Sonun da eve gelebilmiştik. Barış arabayı park edip otoparka doğru gidiyordu. Beni de evin önün de indirmişti. Burası resmen saraydı. Pek eve benzer bir hali yoktu. Ama yine de ev diye geçiyor du işde.

Barış da geldiğin de eve doğru yol aldık. "Evde kimse var mı?" Yani eğer evde kimse varsa pek rahat olamıyacaktım. O yüzden tek temennim evde kimsenin olmamasıydı. "Hayır,yok annemler teyzem rahatsızlandığı için şehir dışına gitter. Yani anlayacağın tekiz güzelim rahat ol." Aklı fikri nelere çalışıyor allahım. "Tekoz gozolom rohot ol." Dedim ve kafasına bir tane geçirdim. Dengesiz herif ya. "Ağzını bir daha öyle yapsana sen." Dedi ve üstüme doğru yürümeye başladı. Buda ne demek di şimdi. "Ne-ne diyorsun sen be dengesiz." Tam anlamıyla dengesiz kelimesinin anlamıydı. "Diyorum ki, ağzını bir daha öyle büksene o güzel dudaklarının bir tadına bakiyim." Dedi ve çarpık çarpık gülümsedi. Yok artık yuh tam bir sapık. Sinirlerim tavan şu anda. "Seni varya ben nasıl konuşuyorsun sen ya. Bak beni sinir etme bırakırım seni giderim evime ödevin de kalır sınavın da. Duydun mu beni pis sapık." Aptal ya. "Seni yakalarım ben fıstık, sen dert etme oraları." Dedi ve eve doğru sürüklemeye başladı. Aklıma biran zeynebin gelmesi moralimi yine düşürmeme neden oldu. Yarın ilk işim zeynep ile konuşmak olucakdı. Kesinlikle.

Sonun da eve girdiğimiz de evin dışarki görüntüsünden de on kat daha güzel ve büyük olduğunu da görmüş oldum. Mükkemmel ötesi bir evdi burası. Saray lafına yakışacak türden hemde.
"Ne o, göz diktin galiba evime." O kadar dalmışmıydım ya. Dediğini takmıyarak. "Annen zevkli kadın mış." Diyebildim sadece ki gerçekten de öyleydi.
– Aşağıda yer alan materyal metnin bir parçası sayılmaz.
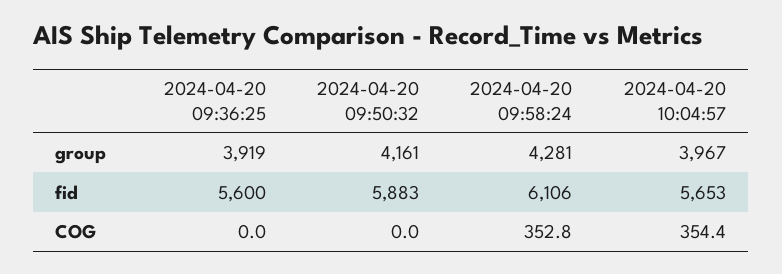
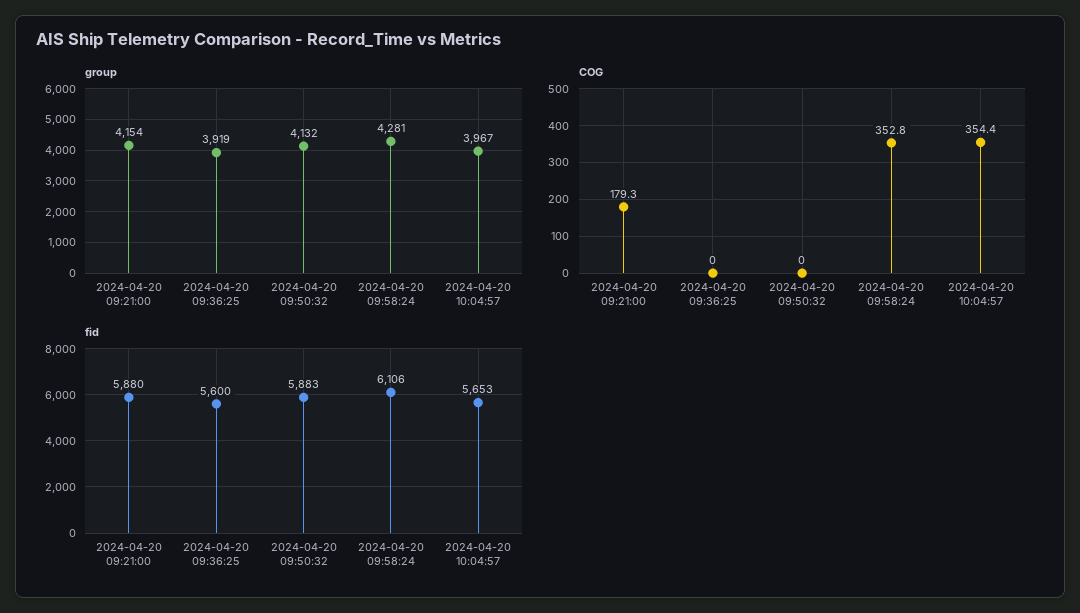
group, 2024-04-20 09:50:32: 4161 -> 4132
group, 2024-04-20 09:21:00: none -> 4154
COG, 2024-04-20 09:21:00: none -> 179.3
fid, 2024-04-20 09:21:00: none -> 5880

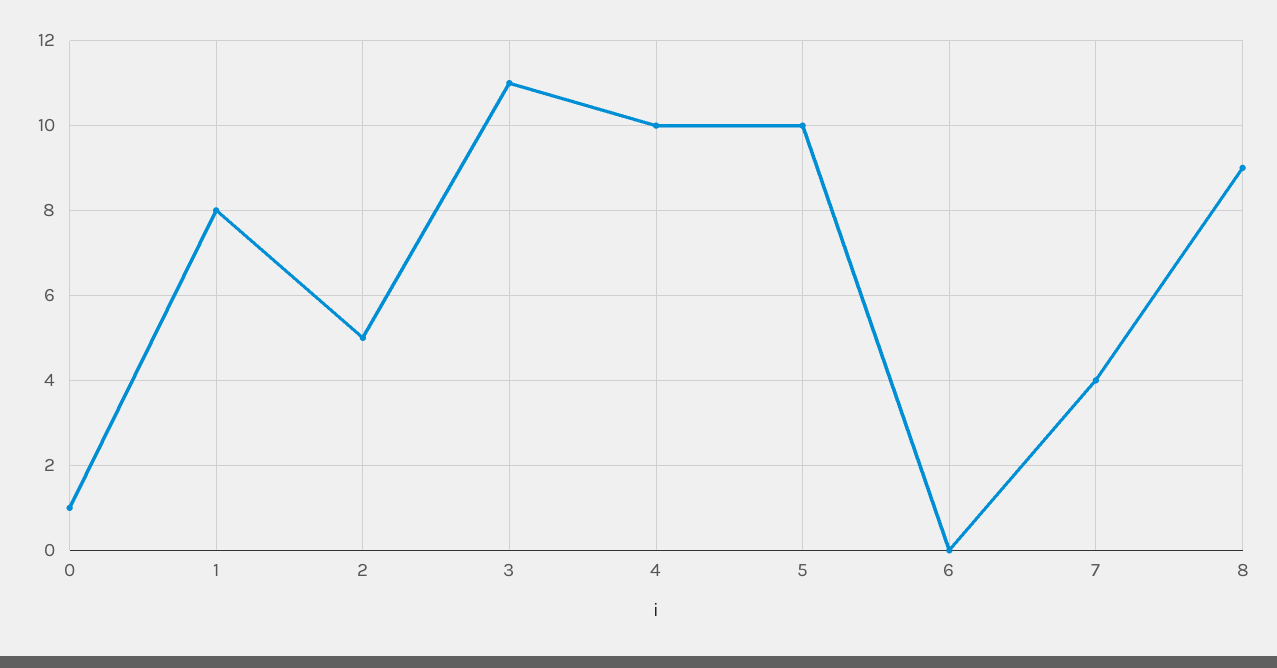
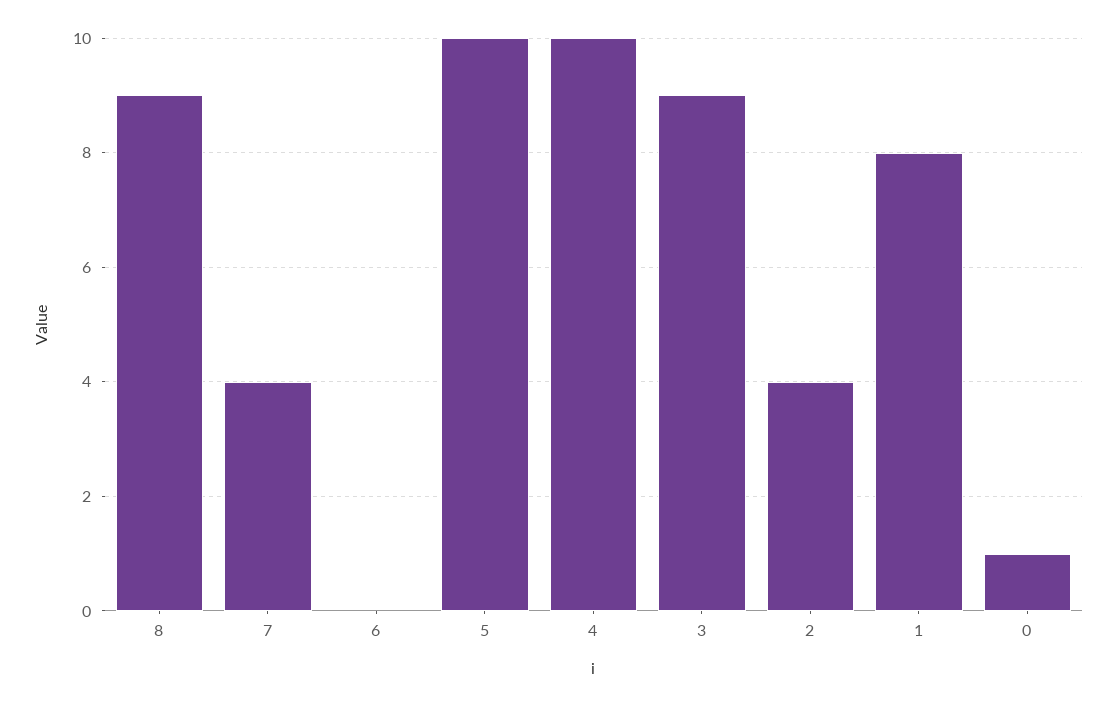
2: 5 -> 4
3: 11 -> 9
Evin dekorasyonuna bakarsak. "Evet, mimardır kendisi." O zaman şimdi anlaşıldı evin neden bu kadar güzel olduğu. "Hadi dökümanlara başlayalım biran önce geç kalıcaz yetişmiyicek sonra." Emel hocada bize bir daha güvenmezdi. Eger öyle bir şey olursa. Barış, karşıdaki küçük masayı gözüyle işaret ederek. "Sen geç otur oraya hazırla eşyaları. Bende yiyecek bir şeyler alıp geliyorum." Hafifçe başımı sallayarak masaya doğru yürümeye başladım.